Copy out every line in the entries below that includes "utensil".

[Start of section]

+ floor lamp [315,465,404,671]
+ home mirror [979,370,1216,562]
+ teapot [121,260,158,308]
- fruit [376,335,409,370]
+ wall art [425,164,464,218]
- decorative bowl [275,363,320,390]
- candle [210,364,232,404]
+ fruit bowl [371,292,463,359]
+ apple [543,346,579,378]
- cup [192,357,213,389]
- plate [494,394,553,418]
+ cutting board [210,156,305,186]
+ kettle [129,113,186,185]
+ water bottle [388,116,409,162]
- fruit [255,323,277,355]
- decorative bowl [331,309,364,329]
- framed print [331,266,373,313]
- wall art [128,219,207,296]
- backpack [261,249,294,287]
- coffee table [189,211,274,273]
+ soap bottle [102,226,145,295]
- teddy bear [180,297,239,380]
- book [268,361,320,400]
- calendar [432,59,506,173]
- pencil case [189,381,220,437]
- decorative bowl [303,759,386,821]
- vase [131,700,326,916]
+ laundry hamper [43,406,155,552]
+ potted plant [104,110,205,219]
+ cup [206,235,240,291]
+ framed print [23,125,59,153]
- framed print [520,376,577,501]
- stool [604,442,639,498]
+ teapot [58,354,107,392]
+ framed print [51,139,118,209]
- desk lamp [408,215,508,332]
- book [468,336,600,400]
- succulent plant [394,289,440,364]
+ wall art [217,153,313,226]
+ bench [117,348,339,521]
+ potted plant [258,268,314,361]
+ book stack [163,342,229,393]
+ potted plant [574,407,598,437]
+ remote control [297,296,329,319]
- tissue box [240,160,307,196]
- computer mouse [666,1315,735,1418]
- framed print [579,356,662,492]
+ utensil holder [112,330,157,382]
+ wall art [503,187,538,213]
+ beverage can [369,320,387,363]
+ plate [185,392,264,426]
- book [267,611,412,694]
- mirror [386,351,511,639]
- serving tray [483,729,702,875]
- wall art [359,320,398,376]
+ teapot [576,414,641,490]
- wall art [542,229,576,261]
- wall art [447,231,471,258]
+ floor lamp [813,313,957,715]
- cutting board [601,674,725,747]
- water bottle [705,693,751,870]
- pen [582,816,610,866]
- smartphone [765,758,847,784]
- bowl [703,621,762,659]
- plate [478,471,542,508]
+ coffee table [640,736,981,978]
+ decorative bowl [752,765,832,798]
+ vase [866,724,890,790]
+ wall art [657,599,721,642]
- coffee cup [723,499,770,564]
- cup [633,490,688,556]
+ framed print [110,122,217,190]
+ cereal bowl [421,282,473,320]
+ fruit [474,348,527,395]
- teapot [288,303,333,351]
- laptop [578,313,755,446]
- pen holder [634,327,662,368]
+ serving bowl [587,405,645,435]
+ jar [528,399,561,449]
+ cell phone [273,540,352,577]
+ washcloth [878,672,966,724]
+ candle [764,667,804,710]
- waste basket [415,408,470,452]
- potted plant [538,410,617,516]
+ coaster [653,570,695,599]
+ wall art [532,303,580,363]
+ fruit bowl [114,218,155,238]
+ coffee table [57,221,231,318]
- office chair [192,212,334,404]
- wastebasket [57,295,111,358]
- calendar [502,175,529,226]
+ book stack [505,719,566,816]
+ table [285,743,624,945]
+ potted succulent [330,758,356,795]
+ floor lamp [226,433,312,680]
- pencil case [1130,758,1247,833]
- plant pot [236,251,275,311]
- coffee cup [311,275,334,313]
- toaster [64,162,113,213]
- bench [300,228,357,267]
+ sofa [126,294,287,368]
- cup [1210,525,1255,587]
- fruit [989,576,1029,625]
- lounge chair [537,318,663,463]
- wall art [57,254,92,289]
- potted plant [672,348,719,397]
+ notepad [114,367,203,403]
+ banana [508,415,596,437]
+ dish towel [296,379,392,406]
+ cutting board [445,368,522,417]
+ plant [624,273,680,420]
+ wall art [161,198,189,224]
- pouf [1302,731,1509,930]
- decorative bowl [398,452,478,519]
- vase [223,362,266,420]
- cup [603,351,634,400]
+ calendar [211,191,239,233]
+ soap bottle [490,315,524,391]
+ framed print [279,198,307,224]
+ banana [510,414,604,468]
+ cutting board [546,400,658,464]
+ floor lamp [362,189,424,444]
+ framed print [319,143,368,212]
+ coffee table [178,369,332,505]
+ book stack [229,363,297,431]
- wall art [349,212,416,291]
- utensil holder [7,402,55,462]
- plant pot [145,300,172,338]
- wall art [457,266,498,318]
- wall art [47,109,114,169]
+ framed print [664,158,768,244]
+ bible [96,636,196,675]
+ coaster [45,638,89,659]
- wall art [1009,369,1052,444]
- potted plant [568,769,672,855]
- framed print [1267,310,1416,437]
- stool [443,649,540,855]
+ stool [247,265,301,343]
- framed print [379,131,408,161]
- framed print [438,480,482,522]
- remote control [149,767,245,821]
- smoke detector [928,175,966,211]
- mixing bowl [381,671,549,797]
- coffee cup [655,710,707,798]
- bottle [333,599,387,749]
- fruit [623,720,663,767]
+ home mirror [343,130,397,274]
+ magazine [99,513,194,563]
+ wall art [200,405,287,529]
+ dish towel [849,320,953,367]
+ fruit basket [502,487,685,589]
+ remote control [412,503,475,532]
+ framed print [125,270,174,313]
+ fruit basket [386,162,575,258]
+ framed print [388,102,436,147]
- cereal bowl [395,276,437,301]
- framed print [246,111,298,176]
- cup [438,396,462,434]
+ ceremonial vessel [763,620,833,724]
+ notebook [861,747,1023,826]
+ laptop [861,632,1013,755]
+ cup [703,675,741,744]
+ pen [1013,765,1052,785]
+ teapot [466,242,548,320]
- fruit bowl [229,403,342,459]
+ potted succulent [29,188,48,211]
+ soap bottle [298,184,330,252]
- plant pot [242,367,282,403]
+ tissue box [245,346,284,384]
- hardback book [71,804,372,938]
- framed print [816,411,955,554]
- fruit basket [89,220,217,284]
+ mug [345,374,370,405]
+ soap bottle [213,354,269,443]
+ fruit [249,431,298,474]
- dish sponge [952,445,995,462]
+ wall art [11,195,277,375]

[End of section]

Answer to the exercise:
+ utensil holder [112,330,157,382]
- utensil holder [7,402,55,462]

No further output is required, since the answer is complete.